As to the time I let it brew, I’ve settled on roughly 36 hours. That’s in MY house. Yours might be different. If I put a batch to brew at night, I’ll decant it the morning after the next. Any longer than that gets a bit of an alcohol tang that I don’t like.

If the kefir gets to be more than I can drink, I put the grains into a container and store them in the fridge until needed again.

I want to try some with goji berries. I made one batch with them and pitched it in the compost bin because I didn’t know I was supposed to take them out when it was finished brewing and it got pretty nasty looking.

Making water kefir is not an exact science. There are as many ways of doing it as there are people out there making it. It IS very satisfying.

8 Responses to Probiotics: Make Your Own Water Kefir!

  1. Shari July 17, 2011 at 9:49 pm #

    Save your money. I did goji berries and it didn’t taste any different than the raisin brew!

    It is taking about 2, even 3 days for ours to manifest to kefir as the high has been hovering around 60!!! That was the absolute high for today, Sunday in Seattle, Washington. Go figure.

    Currently I am using about 1 cup in my morning green smoothie. Think that is doing it any harm, whirling around in a blender?


    • Tommie July 17, 2011 at 10:07 pm #

      Thanks for the tip, Shari! As for whirling in the blender, it might just make it dizzy. 😀 If you heated it up, it would kill it but you aren’t letting it go that long, I trust. Wonder if Peach would know? She’s our resident expert.

  2. Peach July 17, 2011 at 10:10 pm #

    Tommie, I put goji berries in the second firment after I drained the grains. It got very fizzy and really tasted like wine. I don’t know how much alcohol it produced doing it that way.

    • Tommie July 18, 2011 at 4:56 am #

      If you didn’t get giddy, I’d say it wasn’t much. 🙂 I don’t do a second ferment.
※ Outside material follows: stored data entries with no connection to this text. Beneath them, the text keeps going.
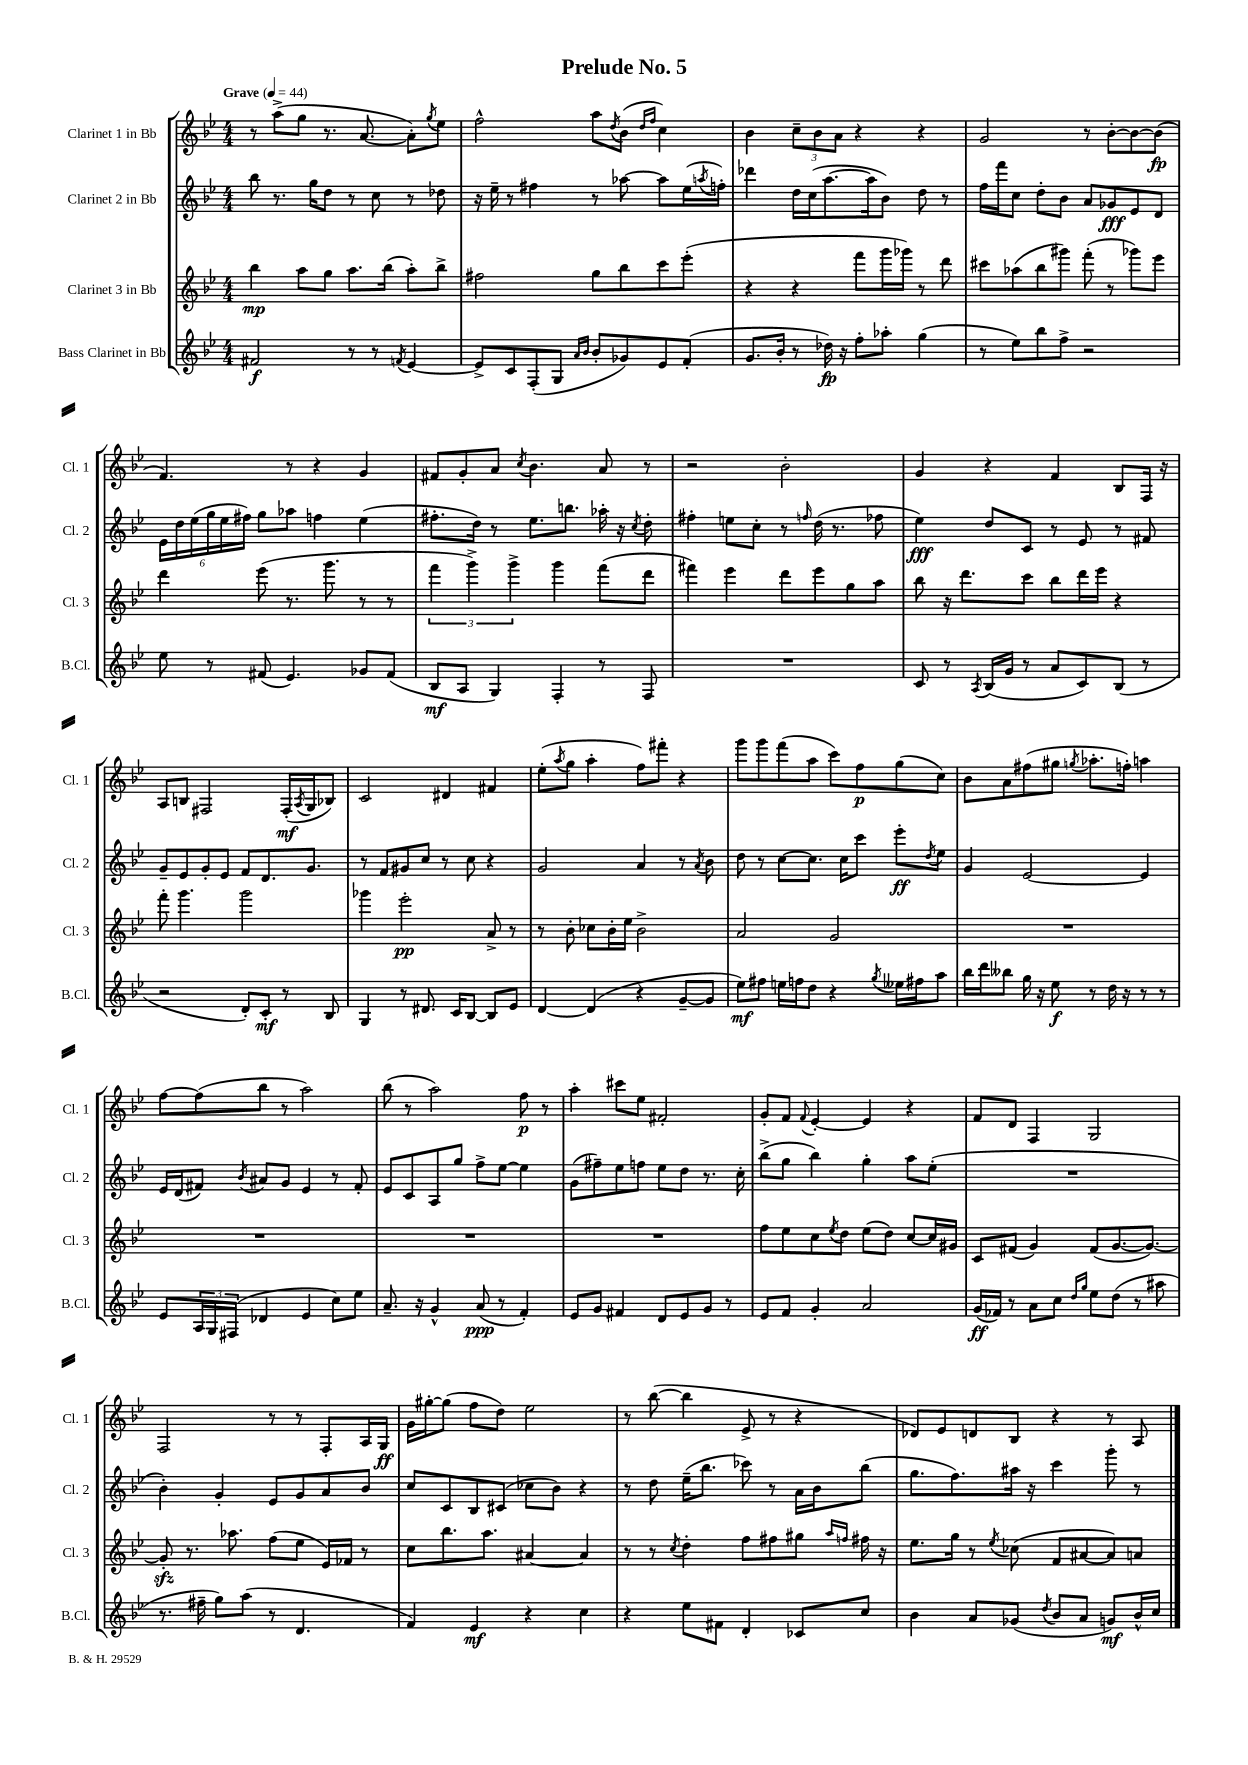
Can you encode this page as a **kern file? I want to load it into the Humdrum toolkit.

**kern	**kern	**kern	**kern
*staff4	*staff3	*staff2	*staff1
*clefG2	*clefG2	*clefG2	*clefG2
*k[b-e-]	*k[b-e-]	*k[b-e-]	*k[b-e-]
*M4/4	*M4/4	*M4/4	*M4/4
*MM44	*MM44	*MM44	*MM44
2f#	4bb-	8bb-	8r
.	.	8.r	(8aa^
.	8aa	.	8gg
.	.	16gg	.
.	8gg	8dd	8.r
8r	8.aa	8r	.
.	.	.	[8.a
8r	.	8cc	.
.	(16bb-	.	.
8qf	.	.	.
[4e-	8aa')	8r	8a'])
.	.	.	8qgg
.	8bb-^	8dd-	8ee-
=	=	=	=
8e-^]	2ff#	16r	2ff^^
.	.	16ee-~	.
8c	.	8r	.
(8F'	.	4ff#	.
8G	.	.	.
16qqa	.	.	.
16qqb-	.	.	.
8b-'	8gg	8r	8aa
.	.	.	8qdd
8g-)	8bb-	[8aa-	(8b-
.	.	.	16qqdd
.	.	.	16qqff
8e-	8ccc	8aa-]	4cc)
(8f'	(8eee-'	(16ee-	.
.	.	8qaa	.
.	.	16ff')	.
=	=	=	=
8.g	4r	4ddd-	4b-
16b-'	.	.	.
8r	4r	16dd	12cc~
.	.	(16cc	.
.	.	.	12b-
16dd-)	.	[8.aa	.
.	.	.	12a
16r	.	.	.
8ff'	8fff	.	4r
.	.	16aa]	.
8aa-'	16ggg	8b-)	.
.	16ggg-)	.	.
(4gg	8r	8dd	4r
.	8ddd	8r	.
=	=	=	=
8r	8ccc#	16ff	2g
.	.	16fff	.
8ee-)	(8aa-	8cc	.
8bb-	8bb-	8dd'	.
8ff^	8ggg#)	8b-	.
2r	(8fff'	8a	8r
.	8r	8g-	[8b-'
.	8ggg-)	8e-	8b-_
.	8eee-	8d	(8b-]
=	=	=	=
8ee-	4ddd	24e-	4.f)
.	.	24dd	.
.	.	(24ee-	.
8r	.	24gg	.
.	.	24ee-	.
.	.	24ff#)	.
(8f#	(8eee-	8gg	.
4.e-)	8.r	8aa-	8r
.	.	4ff	4r
.	8.ggg	.	.
8g-	8r	(4ee-	4g
(8f#	8r	.	.
=	=	=	=
8B-	6fff	8.ff#'	8f#
8A	.	.	8g'
.	6ggg^)	.	.
.	.	16dd)	.
4G)	.	8r	8a
.	6ggg^	.	.
.	.	.	8qcc
.	.	8.ee-	4.b-
4F'	4ggg	.	.
.	.	8.bb	.
8r	(8fff	16aa-'	8a
.	.	16r	.
.	.	8qcc	.
8F	8ddd	8dd'	8r
=	=	=	=
1r	4fff#)	4ff#'	2r
.	4eee-	8ee	.
.	.	8cc'	.
.	8ddd	8r	2b-'
.	.	16qqff	.
.	8eee-	(16dd	.
.	.	8.r	.
.	8gg	.	.
.	8aa	8ff-	.
=	=	=	=
8c	8bb-	4ee-)	4g
8r	16r	.	.
.	8.ddd	.	.
8qA	.	.	.
(16B-	.	8dd	4r
16g	.	.	.
8r	8ccc	8c	.
8a	8bb-	8r	4f
8c)	16ddd	8e-	.
.	16eee-	.	.
(8B-	4r	8r	8B-
8r	.	8f#	16F
.	.	.	16r
=	=	=	=
2r	8fff'	8g~	8A
.	4.ggg	8e-	8B
.	.	8g'	2F#
.	.	8e-	.
8d')	2ggg	8f	.
8c'	.	8.d	.
8r	.	.	(16F#'
.	.	.	8qA
.	.	8.g	16G
8B-	.	.	8B-)
=	=	=	=
4G	4ggg-	8r	2c
.	.	8f	.
8r	2eee-'	8g#	.
8.d#	.	8cc	.
.	.	8r	4d#
16c	.	.	.
[8B-	.	8cc	.
8B-]	8a^	4r	4f#
8e-	8r	.	.
=	=	=	=
[4d	8r	2g	(8ee-'
.	.	.	8qaa
.	8b-'	.	8gg
(4d]	8cc-	.	4aa'
.	16b-'	.	.
.	16ee-	.	.
4r	2b-^	4a	8ff)
.	.	.	8fff#'
[8g~	.	8r	4r
.	.	8qa	.
8g]	.	8b-	.
=	=	=	=
8ee-)	2a	8dd	8ggg
8ff#	.	8r	8ggg
16ee	.	[8cc	(8fff
16ff	.	.	.
8dd	.	8.cc]	8aa
4r	2g	.	8ccc)
.	.	16cc	.
.	.	8ccc	8ff
8qgg	.	.	.
16ee--	.	8eee-'	(8gg
16ff#	.	.	.
.	.	8qdd	.
8aa	.	8ee-	8cc)
=	=	=	=
16bb-	1r	4g	8b-
16ddd	.	.	.
8bb--	.	.	8a
16gg	.	[2e-	(8ff#
16r	.	.	.
8ee-	.	.	8gg#
.	.	.	8qgg
8r	.	.	8.aa-'
16dd	.	.	.
16r	.	.	16ff')
8r	.	4e-]	4aa
8r	.	.	.
=	=	=	=
8e-	1r	16e-	[8ff
.	.	(16d	.
24A	.	8f#)	(8ff]
24G	.	.	.
(24F#	.	.	.
.	.	8qb-	.
4d-	.	8a#	8bb-
.	.	8g	8r
4e-	.	4e-	2aa)
8cc)	.	8r	.
8ee-	.	8f#'	.
=	=	=	=
8.a~	1r	8e-	(8bb-
.	.	8c	8r
16r	.	.	.
4g^^	.	8A	2aa)
.	.	8gg	.
(8a	.	8ff^	.
8r	.	[8ee-	.
4f')	.	4ee-]	8ff
.	.	.	8r
=	=	=	=
8e-	1r	(8g	4aa'
8g	.	8ff#~)	.
4f#	.	8ee-	8ccc#
.	.	8ff	8ee-
8d	.	8ee-	2f#'
8e-	.	8dd	.
8g	.	8.r	.
8r	.	.	.
.	.	16cc'	.
=	=	=	=
8e-	8ff	(8bb-^	8g'
8f	8ee-	8gg	8f
.	.	.	8qqf
4g'	8cc	4bb-)	[4e-'
.	8qee-	.	.
.	8dd	.	.
2a	(8ee-	4gg'	4e-]
.	8dd)	.	.
.	[8cc	8aa	4r
.	16cc]	(8ee-'	.
.	16g#	.	.
=	=	=	=
(16g	8c	1r	8f
16f-)	.	.	.
8r	(8f#	.	8d
8a	4g)	.	4F
8cc	.	.	.
16qqdd	.	.	.
16qqgg	.	.	.
8ee-	(8f#	.	2G
(8dd	[8.g	.	.
8r	.	.	.
.	8.g_)	.	.
8aa#	.	.	.
=	=	=	=
8.r	8g']	4b-')	2F
.	8.r	.	.
16ff#~	.	.	.
8gg)	.	4g'	.
.	8.aa-	.	.
(8aa	.	.	.
8r	(8ff	8e-	8r
4.d	8ee-	8g	8r
.	16e-)	8a	8F'
.	16f-	.	.
.	8r	8b-	16A
.	.	.	16G
=	=	=	=
4f)	8cc	8cc	16g
.	.	.	[16gg#'
.	8.bb-	8c	(8gg#]
4e-	.	8B-	8ff
.	8.aa	.	.
.	.	(8c#	8dd)
4r	[4a#	8cc-	2ee-
.	.	8b-)	.
4cc	4a#]	4r	.
=	=	=	=
4r	8r	8r	8r
.	8r	8dd	([8bb-
.	8qcc	.	.
8ee-	4dd'	(16ee-~	4bb-]
.	.	8.bb-	.
8f#	.	.	.
4d'	8ff	8ccc-)	8e-^
.	8ff#	8r	8r
8c-	8gg#	16a	4r
.	.	16b-	.
.	16qqaa	.	.
.	16qqff	.	.
8cc	16ff#	(8bb-	.
.	16r	.	.
=	=	=	=
4b-	8.ee-	8.gg	8d-)
.	.	.	8e-
.	16gg	8.ff)	.
8a	8r	.	8d
.	8qee-	.	.
(8g-	(8cc-	16aa#	8B-
.	.	16r	.
8qdd	.	.	.
8b-	8f	4ccc	4r
8a	[8a#	.	.
8g)	8a#])	8ggg'	8r
16b-^^	8a	8r	8A
16cc	.	.	.
==	==	==	==
*-	*-	*-	*-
I like it after the first.

  3. Shannon July 19, 2011 at 12:40 pm #

    Hello! I’m really excited to have just stumbled upon your blog. I am also a huge supporter of fermented, probiotic rich food. I loved this entry about the probiotic rich kefir. Thanks! 🙂

  4. Samantha Robertson July 19, 2011 at 2:59 pm #

    I really liked water Kefir. It SO reminded me of sangria. Unfortunately, my tummy didn’t take well to the slight carbonation, so I’ve had to quit making it. 🙁

  5. Cath July 19, 2011 at 3:00 pm #

    Thank you for the well thought out and prepared information on Water Kefir. I may try this because you make it sound painless.

  6. Tommie July 19, 2011 at 5:38 pm #

    Thank YOU, Shannon. So sorry, Samantha. Cath, I timed mixing it last night and, from start to finish without having everything set out and ready was 10 minutes. Totally painless.